Described as policies of “misery and hunger” by the Secretary-General of Argentina’s National Confederation of Labour, many resent the reforms as another instance of perceived “meddling” in the political affairs of Argentina by neoliberal economic institutions like the International Monetary Fund (IMF).

The country has had a long and rocky history with the IMF that has left Argentinians justifiably suspicious of its motives. In 1998, for example, Argentina was hit by a devastating recession that left its domestic economy reeling and millions of Argentinians in poverty. At the behest of the IMF, Argentina’s economy underwent three years of painful austerity treatment, slashing billions off public expenditure in exchange for loans. Yet this proverbial “shock treatment” failed to produce any improvement for Argentina – in fact, only once Argentina ignored the IMF’s advice and defaulted on its debts did it begin to see any improvements. Since this experience, protests against austerity measures have become a regular occurrence.

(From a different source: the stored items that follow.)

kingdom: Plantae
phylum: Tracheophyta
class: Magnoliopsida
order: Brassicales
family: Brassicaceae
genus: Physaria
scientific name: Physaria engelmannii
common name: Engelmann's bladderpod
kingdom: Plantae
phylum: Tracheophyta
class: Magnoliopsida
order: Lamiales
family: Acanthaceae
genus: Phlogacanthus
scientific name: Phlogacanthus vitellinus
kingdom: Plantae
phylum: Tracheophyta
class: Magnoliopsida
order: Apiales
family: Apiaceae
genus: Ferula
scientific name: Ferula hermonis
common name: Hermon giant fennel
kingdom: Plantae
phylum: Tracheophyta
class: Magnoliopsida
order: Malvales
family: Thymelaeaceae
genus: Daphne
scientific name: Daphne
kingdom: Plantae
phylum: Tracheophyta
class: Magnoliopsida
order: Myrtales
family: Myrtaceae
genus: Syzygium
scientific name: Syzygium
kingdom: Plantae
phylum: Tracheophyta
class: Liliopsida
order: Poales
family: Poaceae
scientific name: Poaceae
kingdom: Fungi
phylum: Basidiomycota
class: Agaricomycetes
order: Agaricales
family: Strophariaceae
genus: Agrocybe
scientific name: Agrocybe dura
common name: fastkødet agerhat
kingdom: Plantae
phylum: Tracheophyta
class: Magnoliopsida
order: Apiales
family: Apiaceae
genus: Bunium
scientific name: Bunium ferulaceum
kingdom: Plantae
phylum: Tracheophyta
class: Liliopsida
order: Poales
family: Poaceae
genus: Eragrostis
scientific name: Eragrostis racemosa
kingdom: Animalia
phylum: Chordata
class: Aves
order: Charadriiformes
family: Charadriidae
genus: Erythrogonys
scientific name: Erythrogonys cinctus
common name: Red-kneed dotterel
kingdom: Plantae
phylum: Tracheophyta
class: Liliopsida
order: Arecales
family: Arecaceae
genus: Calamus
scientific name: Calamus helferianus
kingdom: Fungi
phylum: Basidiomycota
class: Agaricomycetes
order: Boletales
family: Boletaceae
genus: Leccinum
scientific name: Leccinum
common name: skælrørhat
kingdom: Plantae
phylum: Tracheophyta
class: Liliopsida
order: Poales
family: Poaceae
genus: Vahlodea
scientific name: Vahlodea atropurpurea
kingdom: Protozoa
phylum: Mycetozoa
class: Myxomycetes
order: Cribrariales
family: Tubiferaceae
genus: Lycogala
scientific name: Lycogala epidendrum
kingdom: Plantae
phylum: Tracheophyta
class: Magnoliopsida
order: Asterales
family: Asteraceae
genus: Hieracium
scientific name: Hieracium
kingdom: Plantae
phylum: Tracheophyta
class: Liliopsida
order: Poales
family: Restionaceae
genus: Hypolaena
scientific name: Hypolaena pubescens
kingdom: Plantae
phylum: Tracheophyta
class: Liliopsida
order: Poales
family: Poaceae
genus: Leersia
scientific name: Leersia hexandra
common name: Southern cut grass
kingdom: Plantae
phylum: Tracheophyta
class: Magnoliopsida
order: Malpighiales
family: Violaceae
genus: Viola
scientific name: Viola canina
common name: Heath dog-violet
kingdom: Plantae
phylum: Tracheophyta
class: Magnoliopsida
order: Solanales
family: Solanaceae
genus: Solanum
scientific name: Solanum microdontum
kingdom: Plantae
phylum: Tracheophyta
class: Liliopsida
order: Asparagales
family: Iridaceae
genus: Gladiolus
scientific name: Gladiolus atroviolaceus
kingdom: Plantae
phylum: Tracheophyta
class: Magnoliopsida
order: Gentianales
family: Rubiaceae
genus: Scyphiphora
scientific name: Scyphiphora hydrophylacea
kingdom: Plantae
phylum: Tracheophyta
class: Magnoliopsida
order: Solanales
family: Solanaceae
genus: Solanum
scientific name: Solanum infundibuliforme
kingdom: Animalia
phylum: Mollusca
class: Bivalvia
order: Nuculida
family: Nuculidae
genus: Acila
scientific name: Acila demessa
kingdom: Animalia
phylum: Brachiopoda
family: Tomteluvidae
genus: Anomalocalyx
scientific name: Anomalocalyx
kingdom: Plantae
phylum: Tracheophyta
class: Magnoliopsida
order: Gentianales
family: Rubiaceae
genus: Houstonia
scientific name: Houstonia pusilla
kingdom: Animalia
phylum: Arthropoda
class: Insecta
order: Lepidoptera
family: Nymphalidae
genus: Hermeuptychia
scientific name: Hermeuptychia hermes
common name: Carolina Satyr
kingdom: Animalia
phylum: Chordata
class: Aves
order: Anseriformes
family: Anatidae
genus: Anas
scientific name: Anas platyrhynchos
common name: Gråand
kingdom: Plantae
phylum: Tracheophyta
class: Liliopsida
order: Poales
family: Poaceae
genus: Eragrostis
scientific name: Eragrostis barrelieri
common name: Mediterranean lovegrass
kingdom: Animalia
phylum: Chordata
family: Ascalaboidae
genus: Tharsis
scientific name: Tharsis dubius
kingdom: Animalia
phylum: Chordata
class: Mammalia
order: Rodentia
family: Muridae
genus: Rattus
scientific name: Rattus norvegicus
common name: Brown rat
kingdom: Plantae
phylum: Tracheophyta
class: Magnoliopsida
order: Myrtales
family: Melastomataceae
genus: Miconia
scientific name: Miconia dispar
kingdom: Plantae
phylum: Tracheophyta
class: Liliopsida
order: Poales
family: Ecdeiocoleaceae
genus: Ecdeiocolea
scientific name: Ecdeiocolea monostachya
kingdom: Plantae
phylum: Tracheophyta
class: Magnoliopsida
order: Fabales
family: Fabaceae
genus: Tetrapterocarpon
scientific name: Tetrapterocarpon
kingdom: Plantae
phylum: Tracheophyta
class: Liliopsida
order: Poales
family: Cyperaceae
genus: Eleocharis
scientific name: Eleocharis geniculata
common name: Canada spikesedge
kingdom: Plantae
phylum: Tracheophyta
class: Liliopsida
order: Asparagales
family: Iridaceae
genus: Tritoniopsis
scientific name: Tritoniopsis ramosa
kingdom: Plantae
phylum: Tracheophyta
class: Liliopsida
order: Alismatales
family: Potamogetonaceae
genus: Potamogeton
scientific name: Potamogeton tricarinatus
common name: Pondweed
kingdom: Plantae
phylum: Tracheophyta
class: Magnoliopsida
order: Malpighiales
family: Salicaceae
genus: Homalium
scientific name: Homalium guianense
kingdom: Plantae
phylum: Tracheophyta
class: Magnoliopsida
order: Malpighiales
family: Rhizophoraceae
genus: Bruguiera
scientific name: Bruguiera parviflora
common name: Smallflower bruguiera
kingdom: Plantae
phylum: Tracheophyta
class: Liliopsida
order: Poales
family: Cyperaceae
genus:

Until Monday, the pressure applied by a coalition of citizen protestors, community organizations, and influential labour unions paralyzed parliamentary debate on the bill, creating hope that widespread opposition to the changes would force the Mauri administration to drop the proposal. The passage of the bill represents a serious setback for Argentina’s opposition and sections of the community fighting to keep Argentina’s economic policy as focused on its vulnerable poor and elderly – especially in indigenous communities. If the current administration is serious about further reducing Argentina’s 28.6% poverty rate, it is clearly failing to communicate that it has these issues at the forefront of its approach to rebuilding Argentina’s economy. Policy reassurances must be given to Argentinians that the government is still working in their best interests, and not those of large corporations and financial institutes.